When you’re running a Tomcat server on your own machine for development purposes, it’s pretty easy to tie it to Eclipse.  When that Tomcat instance (or, in my case, instances) are running as a service, without the benefit of the control panel, it gets a little harder.  Especially if it’s not a traditional web application, but a desktop app with a supporting web back-end.

Here’s how to debug a Tomcat server with Eclipse when it’s running as a service.  This example assumes that the server is at localhost, and that you’ll be debugging on port 5003 (your choice, so long as it’s available – and it can’t be the port that that Tomcat is already on).
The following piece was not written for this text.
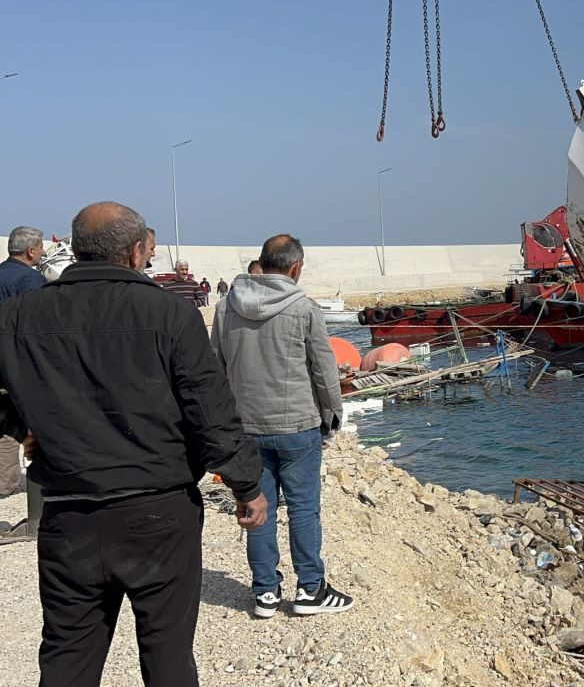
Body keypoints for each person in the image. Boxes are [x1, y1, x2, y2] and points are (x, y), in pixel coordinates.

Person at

Firstly, when you start your Tomcat service you need to pass a few additional options:

set JPDA_TRANSPORT=dt_socket
set JPDA_ADDRESS=5003

Next, the line that actually launches the service needs to pass those options in the JvmOptions parameter:

--JvmOptions "-XDebug;-Xrunjdwp:transport=%JPDA_TRANSPORT%,address=%JPDA_ADDRESS%,server=y,suspend=n;-DJAVA_HOME=...

Important: no white-space in there.

Lastly, create the debug configuration in Eclipse:  Run -> Debug Configurations, add a new Remote  Tomcat Application.

  • Connection Type: Standard (Socket Attach)
  • Host: localhost
  • Port: 5003

Et viola, start this debug configuration to attach to the server, then launch your application as normal.